The discrepancy between the two estimates is pretty startling. The NACS reports that most of the decade's growth happened in 2007-2008, when usage of EHRs jumped 19%. Perhaps the data in the Harvard study lagged a bit and just missed a major shift in adoption.
As the industry is learning from the process of developing meaningful use standards for the HITECH Act, so much depends on how you measure and define an EHR system. Adoption rates will vary significantly depending on whether we're talking about a full-fledged system or a bare-bones electronic health record. Even in the NACS survey, only 4.4% of doctors reported having a "fully-functional" system.
So the overall adoption rate is somewhere between 4.4% and 44%, depending on how optimistic you want to be and which survey you use.
But the real takeaway from the latest survey isn't just the absolute adoption rate. It's the progress that has been made. In the last decade, using the NACS estimates, physician adoption has climbed from 19% to 44%. That's pretty impressive and contradicts a lot of the conventional wisdom about physicians' struggles.

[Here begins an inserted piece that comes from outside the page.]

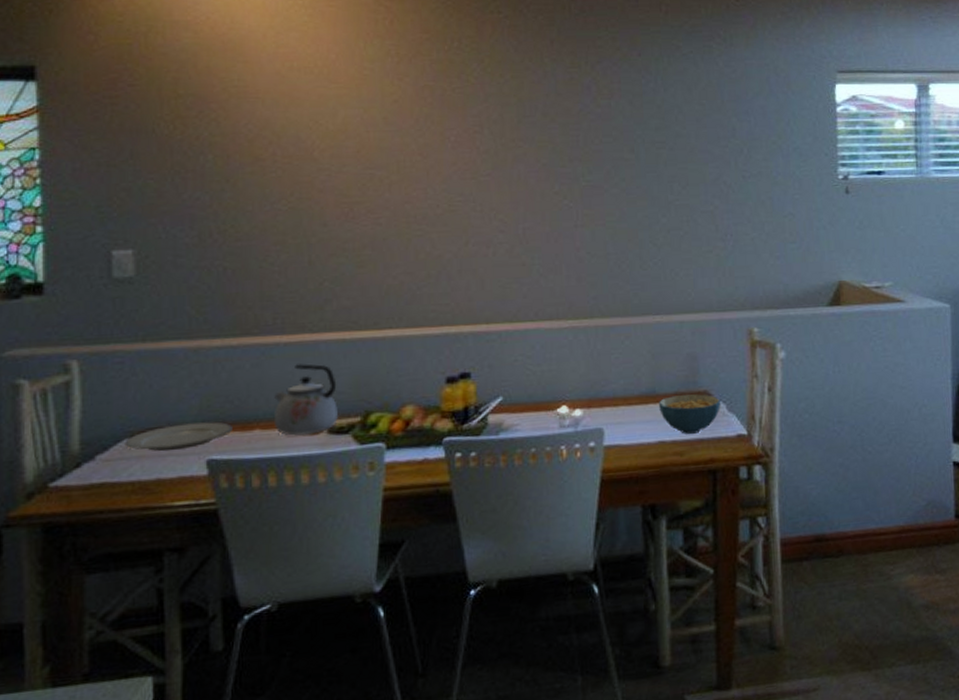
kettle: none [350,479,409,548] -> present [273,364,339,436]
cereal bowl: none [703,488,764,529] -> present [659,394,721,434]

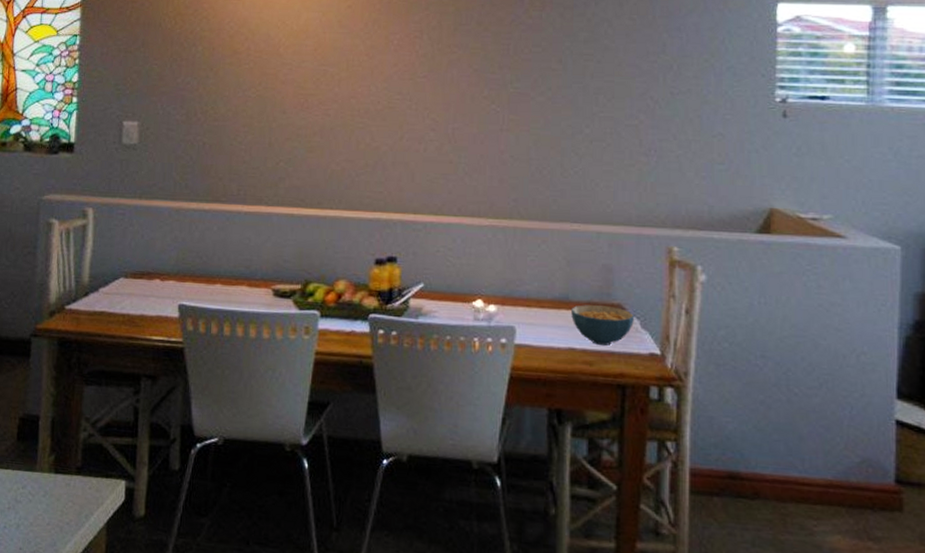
plate: present [125,421,232,451] -> none [120,271,200,293]
kettle: present [273,364,339,436] -> none [231,232,284,295]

There have been challenges. Electronic health record systems are expensive. Reimbursement has been stagnant or falling. Installing the systems can be disruptive, and some physicians still aren't convinced that they are worth it.
But despite all of that, physician practices are finding ways to move forward and prepare for the future of healthcare, and they are now in a position to receive $44,000 for their efforts.
Suddenly the HITECH Act's ambitious goal of near-widespread adoption by 2014 seems more achievable, even if the industry is still likely to fall short. There is certainly less ground to cover.
Many challenges remain, particularly for small and rural physician practices. But I'm convinced, particularly after these latest numbers, that physicians can overcome them. Roughly 44% of physicians have already started paving the way.
Even for those pessimistic about EHR adoption, the glass is nearly half full.